## Task instructions
**A)** In the text on wine pairings for fettuccine Alfredo, what does malolactic fermentation convert malic acid into?
**B)** Continue the text on wine pairings for fettuccine Alfredo from its final sentence.

## Excerpted text
◇ ◇ ◇ ◇ ◇

Wine Pairings for Fettuccine Alfredo
White Wine: Chardonnay, especially from St. Michael-Eppan “Sanct Valentin” from Alto Adige and Planeta from Sicily
Fettuccine Alfredo is an American favorite just like Chardonnay. The bond between this dish and this wine is the underlying buttery character of the dish that is commonly found in Chardonnay-based wines. Contrary to the opinion of many imbibers who believe that Chardonnay the grape tastes like butter and cream, it is in fact the winemaking that changes the taste of the grape to produce the frequently creamy mid-palate and sometimes buttery nose of Chardonnay.
To get techy for a brief moment, this winemaking process is called malolactic fermentation and it converts crisp malic acid to creamy lactic acid. Wine folks often make the classic comparison between the crisp acidity of a green apple versus the very low acidity of whole milk. The result of malolactic fermentation (MLF) is a wine that tastes creamy and feels round on the middle of the palate while sometimes smelling like butter.

◇ ◇ ◇ ◇ ◇

## Items
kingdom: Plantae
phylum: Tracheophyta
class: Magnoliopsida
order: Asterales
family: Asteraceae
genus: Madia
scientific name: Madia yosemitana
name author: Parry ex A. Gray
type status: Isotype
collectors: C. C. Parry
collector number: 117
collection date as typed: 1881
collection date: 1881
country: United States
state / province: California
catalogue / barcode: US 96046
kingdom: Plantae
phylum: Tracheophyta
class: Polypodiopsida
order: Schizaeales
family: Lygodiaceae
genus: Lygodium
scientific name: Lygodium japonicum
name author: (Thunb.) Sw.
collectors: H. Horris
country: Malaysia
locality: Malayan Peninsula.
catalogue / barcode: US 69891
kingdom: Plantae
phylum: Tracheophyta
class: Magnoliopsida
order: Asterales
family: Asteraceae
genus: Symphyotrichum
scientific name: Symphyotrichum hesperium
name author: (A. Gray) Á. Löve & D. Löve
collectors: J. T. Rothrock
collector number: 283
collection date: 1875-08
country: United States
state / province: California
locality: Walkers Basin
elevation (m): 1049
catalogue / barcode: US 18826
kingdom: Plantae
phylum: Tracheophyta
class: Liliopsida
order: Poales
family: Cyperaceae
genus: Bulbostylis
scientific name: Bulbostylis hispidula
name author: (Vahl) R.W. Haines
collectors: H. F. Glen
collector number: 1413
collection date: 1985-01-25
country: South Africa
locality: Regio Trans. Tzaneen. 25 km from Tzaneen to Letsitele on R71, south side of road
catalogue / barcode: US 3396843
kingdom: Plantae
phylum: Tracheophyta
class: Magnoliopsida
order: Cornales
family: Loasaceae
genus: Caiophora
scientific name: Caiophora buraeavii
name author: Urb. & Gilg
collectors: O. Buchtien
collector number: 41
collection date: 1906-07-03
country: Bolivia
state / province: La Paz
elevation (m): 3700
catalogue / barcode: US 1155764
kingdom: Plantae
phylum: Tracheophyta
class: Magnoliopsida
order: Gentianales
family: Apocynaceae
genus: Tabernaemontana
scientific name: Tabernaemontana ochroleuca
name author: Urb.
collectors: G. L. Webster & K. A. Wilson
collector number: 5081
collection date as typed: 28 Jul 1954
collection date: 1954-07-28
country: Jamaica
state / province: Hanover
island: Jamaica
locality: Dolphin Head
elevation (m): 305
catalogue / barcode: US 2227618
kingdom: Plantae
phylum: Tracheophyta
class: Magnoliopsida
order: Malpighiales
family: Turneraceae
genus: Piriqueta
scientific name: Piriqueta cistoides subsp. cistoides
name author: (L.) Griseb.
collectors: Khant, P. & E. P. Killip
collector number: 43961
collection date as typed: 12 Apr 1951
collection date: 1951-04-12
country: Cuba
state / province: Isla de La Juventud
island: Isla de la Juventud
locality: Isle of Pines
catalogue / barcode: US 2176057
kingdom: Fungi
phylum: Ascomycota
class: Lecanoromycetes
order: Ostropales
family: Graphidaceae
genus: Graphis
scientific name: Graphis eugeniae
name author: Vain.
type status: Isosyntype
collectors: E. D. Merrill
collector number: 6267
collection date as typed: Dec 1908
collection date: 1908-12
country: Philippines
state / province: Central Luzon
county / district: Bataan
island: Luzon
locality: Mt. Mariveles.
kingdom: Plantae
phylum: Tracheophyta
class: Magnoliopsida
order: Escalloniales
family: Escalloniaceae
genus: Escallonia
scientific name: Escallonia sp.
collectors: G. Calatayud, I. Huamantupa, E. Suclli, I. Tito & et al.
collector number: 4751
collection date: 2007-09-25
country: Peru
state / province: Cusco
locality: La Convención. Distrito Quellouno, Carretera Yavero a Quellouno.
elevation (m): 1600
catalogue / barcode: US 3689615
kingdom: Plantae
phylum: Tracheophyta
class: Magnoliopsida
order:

◇ ◇ ◇ ◇ ◇

## Per-task answers
**A)** Creamy lactic acid.

**B)**
Given that Chardonnay comes in all shapes and sizes, I’m proposing two for your Fettucino Triplo Burro – one from the mountains of Alto Adige and one from the island of Sicily. Both wines will show the subtle apple and pear fruit of Chardonnay. The mountain climate of Alto Adige will give the St. Michael-Eppan Sanct Valentin Chardonnay a crisper edge to the wine while the definitively Mediterranean climate of Sicily will add tropical fruit notes to that wine. The lightly leaner fruit of the St. Michael-Eppan will support less oak, so this will be the wine for those preferring a lighter style of Chardonnay that nonetheless wears some oak. The Planeta is a full-blown, indulgently oaky Chardonnay with lots of vanilla and spice notes.
Whichever your choice, your wine will marry well to your pasta.
Christy A. Canterbury, Wine Editor.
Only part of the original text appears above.